Kasus demam berdarah dengue (DBD) di Bulukumba, Sulawesi Selatan (Sulsel), dilaporkan tembus 264 selama Januari hingga Juni 2024. Dari ratusan kasus tersebut, Dinas Kesehatan (Dinkes) Bulukumba melaporkan ada 3 orang yang meninggal dunia.
"(Faktor tingginya kasus DBD) Curah hujan, kita lihat curah hujan yang frekuensinya sangat meningkat tahun ini. Ini bukan cuma Bulukumba yang meningkat, semua daerah di Indonesia meningkat kasusnya," ujar Kepala Dinkes Bulukumba dr Muhammad Amrullah kepada detikSulsel, Jumat (19/7/2024).
Data dari Dinkes Bulukumba, kasus DBD meningkat dalam empat tahun terakhir. Pada tahun 2021, ada 112 kasus DBD, kemudian naik menjadi 141 kasus dan 1 meninggal di 2022. Pada 2023 kembali meningkat dengan 149 kasus.
SCROLL TO CONTINUE WITH CONTENT
Sementara, sepanjang 2024 periode Januari-Juni terjadi peningkatan hampir dua kali lipat dibanding tahun-tahun dengan 264 kasus. Rinciannya: Januari ada 30 kasus; Februari 82 kasus; Maret 85 kasus dan 2 meninggal; April 20 kasus; Mei 20 kasus dan 1 meninggal, dan Juni tercatat ada 27 kasus.
"Curah hujan ditambah lagi dengan banyaknya bencana alam, seperti banjir dan sebagainya. Apalagi kondisinya hujan, baru panas, hujan, baru panas lagi, itu tempat terbaik untuk proses perindukan daripada nyamuk demam berdarah. (Di Februari dan Maret) memang di bulan-bulan itu curah hujan tinggi sekali," kata Amrullah.
Amrullah mengungkapkan kasus DBD tersebar di 10 kecamatan di Bulukumba, yakni Gantarang, Ujung Bulu, Bonto Bahari, Bonto Tiro, Herlang, Kajang, Bulukumpa, Kindang, Ujung Loe, dan Rilau Ale. Walaupun, kata dia, kasus terbanyak ada di wilayah perkotaan atau permukiman padat penduduk.
"Kenapa daerah padat penduduk? Karena, kan, jarak terbang nyamuk (demam berdarah) itu tidak bisa jauh. Jadi, kalau rumah yang jauh-jauh jaraknya itu tidak bisa, susah. Beda yang yang padat, yang kelembapannya tinggi, kurang mendapat sinar matahari, kemudian pola hidup yang jorok," terangnya.

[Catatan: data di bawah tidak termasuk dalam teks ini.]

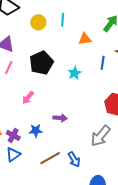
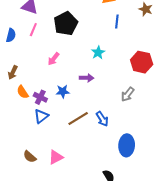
blue line: (103, 63) -> (117, 22), moved
cyan star: (75, 73) -> (98, 53), moved
gray arrow: (101, 136) -> (128, 94), size x0.7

Dia juga mengakui meningkatnya jumlah kasus meninggal pada 2024 ini berbanding lurus naiknya jumlah kasus DBD. Dinkes, kata dia, telah melakukan penyelidikan epidemiologi (PE) dan menemukan bahwa wilayah yang mempunyai kasus meninggal merupakan permukiman padat penduduk dengan sanitasi buruk.
"Iya, mengikut jumlah kasus. Setelah dilakukan penyelidikan epidemiologi memang di tempat itu daerah yang padat penduduk, sanitasi buruk. Misalnya, (banyak) kaleng bekas, air mineral, ban bekas, pot-pot. Pokoknya di mana ada jaringan air, di situ nyamuk bisa berkembang biak. Tidak sampai berapa hari muncul lagi nyamuk dewasa dan bisa menginfeksi," ungkapnya.
Amrullah menuturkan Dinkes tidak tinggal diam dengan peningkatan kasus DBD tahun ini. Berbagai upaya, kata dia, telah dilakukan. Salah satunya melalui komunikasi, informasi, dan edukasi (KIE) masif terkait DBD kepada masyarakat.
"Tentunya yang paling utama adalah tetap kita melakukan KIE. Pokoknya kita tidak berhenti-berhenti melakukan itu kepada masyarakat. Ini agar masyarakat sadar bahwa untuk memberantas nyamuk demam berdarah hanya efektif dengan cara 3M plus," bebernya.
"3M plus itu menguras, mengubur, membersihkan tempat-tempat perindukan nyamuk, kemudian memasang kawat-kawat pada jendela. Kemudian, melakukan penyemprotan. Bagi anak-anak kalau ke sekolah bila perlu diolesi semacam losion antinyamuk. Yang terpenting juga bagaimana pola hidup semakin sehat," ucapnya.
Selain itu, lanjut dia, Dinkes juga memasifkan gerakan pemberantasan sarang nyamuk (PSN) dengan melakukan pengasapan di daerah yang ditemukan kasus DBD.
"Peran serta masyarakat sangat kami harapkan dalam mendukung pencegahan demam berdarah. Termasuk pemberantasan sarang nyamuk," tuturnya.